Adam eilte herbei und fragte Julia: »Ist alles in Ordnung? War Kevin unhöflich zu ihnen?«
Kevin kniff leicht die Augen zusammen und wartete gespannt auf ihre Antwort.
»Oh nein«, sagte sie und hielt seinem Blick stand. »Ich muss mich entschuldigen. Es war nur ein Reflex.«
Adam schaute Kevin, der immer noch grinste, besorgt an: »Kevin, vermassle es nicht.«
Nun blickte Julia zu Adam. Was sollte er nicht vermasseln? Wieso der besorgte Blick? Kaum war Adam außer Sichtweite, fragte sie neugierig: »Was meint er damit... vermassle es nicht?«
Er zuckte mit den Schultern.
»Keine Ahnung? Ich kann auch keine Gedanken lesen.«
Sie wurde langsam wütend.
»Halt, ich weiß es. Du schleppst hier jede Frau her? Ist es das? Ohrfeigen dich die Frauen dann immer zum Schluss und rennen raus? Ich meine, ich könnte die Frauen verstehen? Ich bin kurz davor.«
Er lachte und sagte lässig: »Du bist lustig. Ich glaube, mich hat schon lange keine Frau mehr so oft zum Lachen gebracht, wie du. Und nein... du bist die erste Frau nach 3 Jahren, die ich hier... wie sagtest du? ...die ich hier herschleppe.«
»Oh!«
Es entstand eine kleine Pause.
»Wieso sollte ich dir glauben?«
»Frage Adam!«, sagte er laut und zeigte in Richtung Bar.
»Schscht«, zischte sie. »Ist ja schon gut. Ich glaub dir ja!«
Siegessicher lehnte er sich entspannt zurück. Um seinen Mund lag das berüchtigte charmante Lächeln, für das so manche Frauen sterben würden, um nur einmal von ihm so angelächelt zu werden. Sie wurde verlegen, denn auch sie konnte sich seinem Charme nicht entziehen.

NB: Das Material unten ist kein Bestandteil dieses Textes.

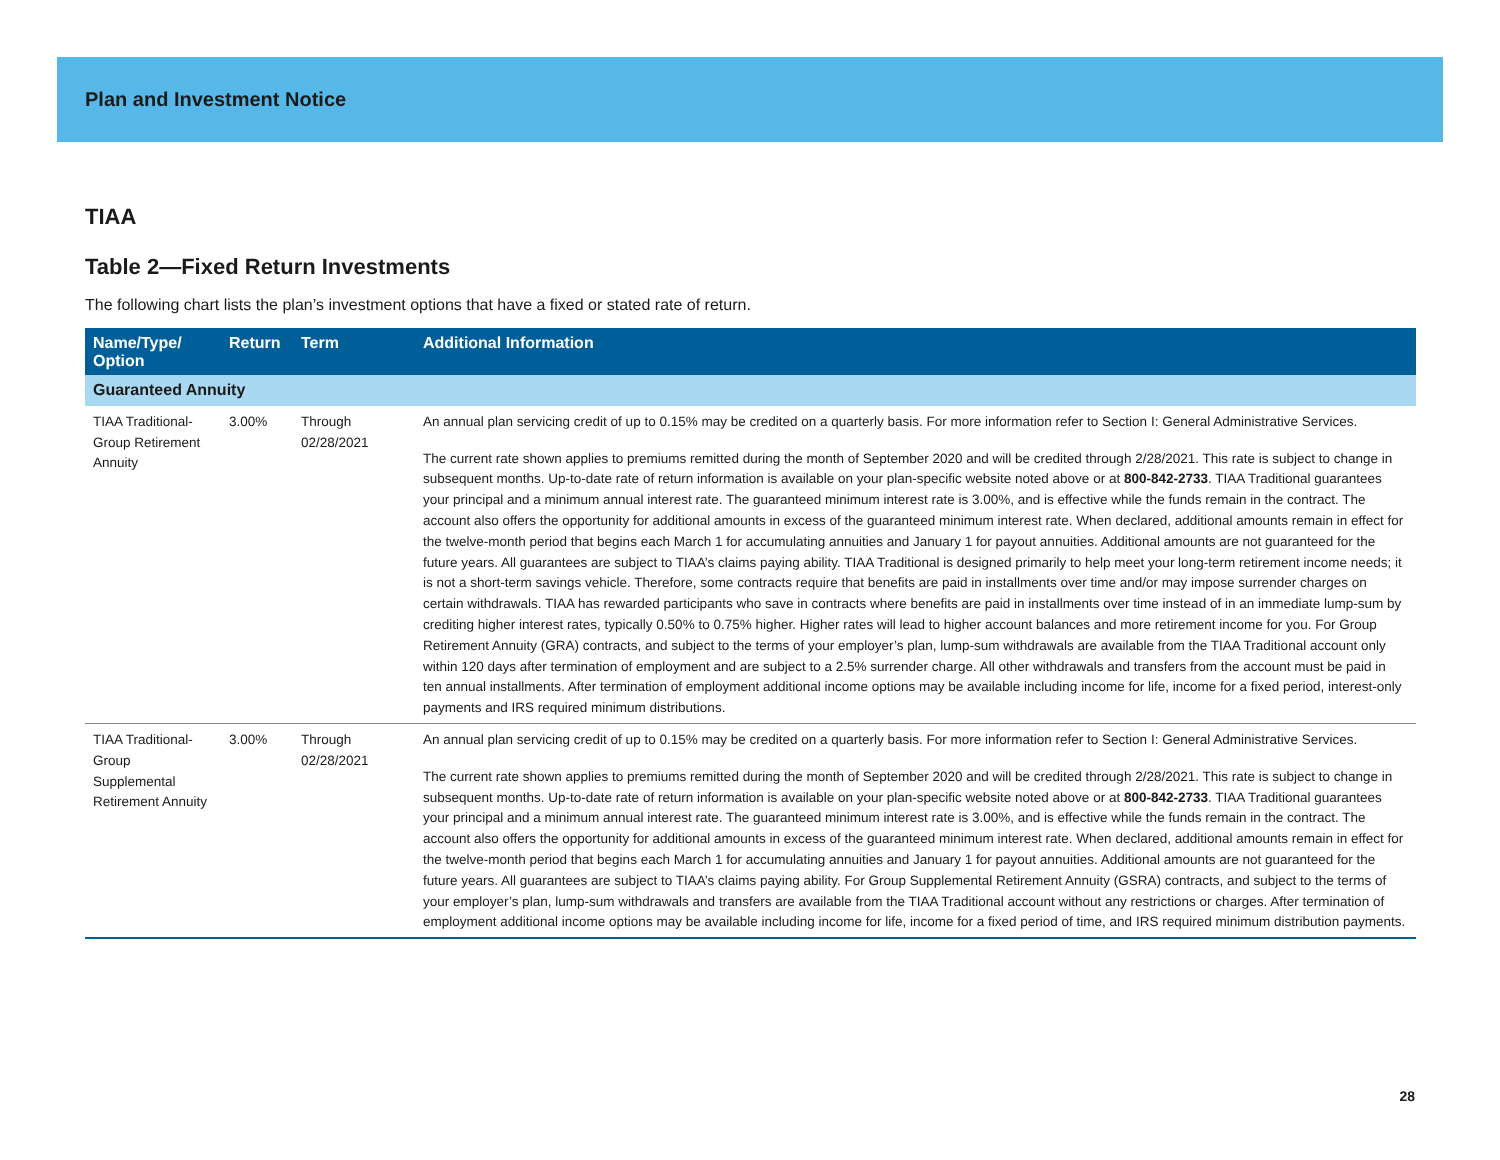Plan and Investment Notice
TIAA
Table 2—Fixed Return Investments
The following chart lists the plan’s investment options that have a fixed or stated rate of return.
| Name/Type/ Option | Return | Term | Additional Information |
| --- | --- | --- | --- |
| Guaranteed Annuity | | | |
| TIAA Traditional-Group Retirement Annuity | 3.00% | Through 02/28/2021 | An annual plan servicing credit of up to 0.15% may be credited on a quarterly basis. For more information refer to Section I: General Administrative Services. The current rate shown applies to premiums remitted during the month of September 2020 and will be credited through 2/28/2021. This rate is subject to change in subsequent months. Up-to-date rate of return information is available on your plan-specific website noted above or at 800-842-2733 . TIAA Traditional guarantees your principal and a minimum annual interest rate. The guaranteed minimum interest rate is 3.00%, and is effective while the funds remain in the contract. The account also offers the opportunity for additional amounts in excess of the guaranteed minimum interest rate. When declared, additional amounts remain in effect for the twelve-month period that begins each March 1 for accumulating annuities and January 1 for payout annuities. Additional amounts are not guaranteed for the future years. All guarantees are subject to TIAA’s claims paying ability. TIAA Traditional is designed primarily to help meet your long-term retirement income needs; it is not a short-term savings vehicle. Therefore, some contracts require that benefits are paid in installments over time and/or may impose surrender charges on certain withdrawals. TIAA has rewarded participants who save in contracts where benefits are paid in installments over time instead of in an immediate lump-sum by crediting higher interest rates, typically 0.50% to 0.75% higher. Higher rates will lead to higher account balances and more retirement income for you. For Group Retirement Annuity (GRA) contracts, and subject to the terms of your employer’s plan, lump-sum withdrawals are available from the TIAA Traditional account only within 120 days after termination of employment and are subject to a 2.5% surrender charge. All other withdrawals and transfers from the account must be paid in ten annual installments. After termination of employment additional income options may be available including income for life, income for a fixed period, interest-only payments and IRS required minimum distributions. |
| TIAA Traditional-Group Supplemental Retirement Annuity | 3.00% | Through 02/28/2021 | An annual plan servicing credit of up to 0.15% may be credited on a quarterly basis. For more information refer to Section I: General Administrative Services. The current rate shown applies to premiums remitted during the month of September 2020 and will be credited through 2/28/2021. This rate is subject to change in subsequent months. Up-to-date rate of return information is available on your plan-specific website noted above or at 800-842-2733 . TIAA Traditional guarantees your principal and a minimum annual interest rate. The guaranteed minimum interest rate is 3.00%, and is effective while the funds remain in the contract. The account also offers the opportunity for additional amounts in excess of the guaranteed minimum interest rate. When declared, additional amounts remain in effect for the twelve-month period that begins each March 1 for accumulating annuities and January 1 for payout annuities. Additional amounts are not guaranteed for the future years. All guarantees are subject to TIAA’s claims paying ability. For Group Supplemental Retirement Annuity (GSRA) contracts, and subject to the terms of your employer’s plan, lump-sum withdrawals and transfers are available from the TIAA Traditional account without any restrictions or charges. After termination of employment additional income options may be available including income for life, income for a fixed period of time, and IRS required minimum distribution payments. |
28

Sie schob den Stuhl zurück.
Erschrocken fragte er: »Hey, wo willst du hin?«
»Für kleine Mädchen?«
»Sorry. Ich dachte schon, du wolltest gehen.«
»Mach nur weiter so und ich werde es vielleicht noch tun... nach der Ohrfeige.«
Ihr Lächeln allerdings überzeugte ihn, dass sie es nicht ernst meinte. Trotzdem stand er mit ihr auf, höflich wie er war, und wartete mit dem sich wieder Hinsetzen, bis sie hinter der Tür verschwand. Kaum saß er, kam Adam zu ihm. Neugierig und kurz vor dem Platzen fragte er: »Wer ist sie? Wo hast du sie kennen gelernt? Erzähl schon, ansonsten muss ich sie fragen.«
Kevin war darauf gefasst. Schließlich kannte er Adam gut genug um das vorauszusehen. Er holte tief Luft und sagte lächelnd: »Oh man Adam, ich kenne sie wirklich erst seit zwei Stunden. Ich habe nur Jack einen Gefallen getan und sie vom Flughafen abgeholt. Sie wird für eine Woche für Jack arbeiten. Dass sich das so entwickelt hat, ist reiner Zufall.«
Er fuhr sich mit den Fingern durchs Haar und sprach weiter.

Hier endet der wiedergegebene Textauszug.